Sexual harassment and coercion happens in broad daylight during rugby festivals. I’ve seen it personally, and my teammates always caution others on the ride to these events. Men are known to have pressured impossibly drunk women to perform sexual favors for them in the middle of the beer garden where after-parties take place. Women are frequently denied entry to parties unless they flash the gatekeeper. And, perhaps most brazen of all, the major party at the end of the first day of these festivals includes a large cage made out of PVC pipe. Men pull drunk women in through the bars. The price to exit the cage is their demand to lick temporary tattoos onto their breasts or even more invasive, violating acts. And these things lead one to wonder: If these are the scenarios that happen with hundreds of eyes watching, what happens when no one is around?
I’m lucky enough not to personally have experienced these things. I’ve had great teammates, both men and women, who have kept me safe. But it’s easy to see how so many others weren’t as lucky. I want to stress that sexual assault is no woman’s fault—no matter if she was drinking and no matter how much. Additionally, while I am mostly aware of incidents that have violated women, it also wouldn’t surprise me to hear that men have been sexually harassed at these events, too, and their experiences are no less important.

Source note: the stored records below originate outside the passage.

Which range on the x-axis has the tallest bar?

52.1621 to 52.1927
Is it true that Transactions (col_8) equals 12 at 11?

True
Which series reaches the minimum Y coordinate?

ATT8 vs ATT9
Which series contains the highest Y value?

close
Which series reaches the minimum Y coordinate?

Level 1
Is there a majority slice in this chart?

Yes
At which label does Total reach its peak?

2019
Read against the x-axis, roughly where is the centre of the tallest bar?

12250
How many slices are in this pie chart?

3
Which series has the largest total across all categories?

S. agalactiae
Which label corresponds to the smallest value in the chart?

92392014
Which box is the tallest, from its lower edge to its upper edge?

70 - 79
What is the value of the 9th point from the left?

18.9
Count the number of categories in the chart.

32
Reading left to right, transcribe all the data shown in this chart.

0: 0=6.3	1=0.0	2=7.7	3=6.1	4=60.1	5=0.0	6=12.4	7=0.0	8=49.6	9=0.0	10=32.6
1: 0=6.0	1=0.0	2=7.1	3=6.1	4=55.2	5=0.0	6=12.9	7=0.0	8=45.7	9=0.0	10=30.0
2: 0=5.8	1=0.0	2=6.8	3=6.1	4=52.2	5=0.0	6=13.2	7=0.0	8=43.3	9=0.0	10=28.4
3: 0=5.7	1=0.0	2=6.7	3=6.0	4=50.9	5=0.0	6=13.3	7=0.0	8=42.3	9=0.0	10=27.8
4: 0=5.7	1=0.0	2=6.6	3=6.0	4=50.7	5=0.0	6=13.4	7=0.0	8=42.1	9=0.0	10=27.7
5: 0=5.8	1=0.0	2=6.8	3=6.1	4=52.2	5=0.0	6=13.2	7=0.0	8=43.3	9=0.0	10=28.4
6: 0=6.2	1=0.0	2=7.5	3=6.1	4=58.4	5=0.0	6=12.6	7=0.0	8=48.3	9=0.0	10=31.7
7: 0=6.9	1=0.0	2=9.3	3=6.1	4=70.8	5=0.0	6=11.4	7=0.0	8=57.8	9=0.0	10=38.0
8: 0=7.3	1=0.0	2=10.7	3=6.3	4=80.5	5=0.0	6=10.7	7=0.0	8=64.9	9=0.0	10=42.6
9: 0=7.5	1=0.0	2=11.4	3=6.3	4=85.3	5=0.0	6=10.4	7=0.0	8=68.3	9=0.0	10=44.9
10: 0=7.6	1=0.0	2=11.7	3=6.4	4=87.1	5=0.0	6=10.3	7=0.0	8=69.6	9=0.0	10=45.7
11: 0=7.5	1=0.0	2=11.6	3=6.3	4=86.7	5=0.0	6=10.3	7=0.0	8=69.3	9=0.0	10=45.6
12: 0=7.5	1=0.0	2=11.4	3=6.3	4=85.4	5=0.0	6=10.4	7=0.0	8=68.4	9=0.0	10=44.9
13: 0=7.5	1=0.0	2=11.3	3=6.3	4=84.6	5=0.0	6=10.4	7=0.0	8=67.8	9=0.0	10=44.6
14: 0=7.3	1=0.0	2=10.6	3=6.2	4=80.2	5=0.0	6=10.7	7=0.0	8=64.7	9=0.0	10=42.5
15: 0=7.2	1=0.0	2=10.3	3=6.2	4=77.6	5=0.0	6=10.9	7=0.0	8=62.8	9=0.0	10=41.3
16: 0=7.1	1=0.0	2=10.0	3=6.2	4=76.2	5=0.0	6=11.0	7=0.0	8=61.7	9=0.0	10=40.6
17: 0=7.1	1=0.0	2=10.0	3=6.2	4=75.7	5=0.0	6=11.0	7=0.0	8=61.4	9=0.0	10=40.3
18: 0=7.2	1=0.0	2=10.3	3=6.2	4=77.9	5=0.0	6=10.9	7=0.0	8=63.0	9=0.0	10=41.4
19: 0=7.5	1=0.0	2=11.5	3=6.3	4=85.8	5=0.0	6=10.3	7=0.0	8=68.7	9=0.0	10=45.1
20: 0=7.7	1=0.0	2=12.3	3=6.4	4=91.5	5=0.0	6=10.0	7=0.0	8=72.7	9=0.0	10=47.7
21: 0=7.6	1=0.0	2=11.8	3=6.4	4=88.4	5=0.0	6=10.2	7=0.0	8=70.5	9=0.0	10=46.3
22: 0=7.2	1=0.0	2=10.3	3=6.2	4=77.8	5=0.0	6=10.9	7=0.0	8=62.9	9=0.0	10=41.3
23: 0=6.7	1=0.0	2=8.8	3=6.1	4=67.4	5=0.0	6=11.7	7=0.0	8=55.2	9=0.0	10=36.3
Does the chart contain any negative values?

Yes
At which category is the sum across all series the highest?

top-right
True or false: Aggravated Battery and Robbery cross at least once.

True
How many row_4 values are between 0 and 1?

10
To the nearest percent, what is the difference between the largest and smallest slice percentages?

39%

It’s hard to reconcile that these problems are part of the same community that has meant so much to me. I don’t understand how on one end of the pitch, women can be celebrating their teammate for giving everything she had into a game, while a barely-coherent women is being pressured to her knees at the other end. How can we be proud that our sport encourages women’s empowerment in one sense if we are still treated so poorly in another? How can we push for women’s empowerment not only the pitch, but in the beer garden? We need answers to these questions because one form of empowerment cannot come at the cost of the other.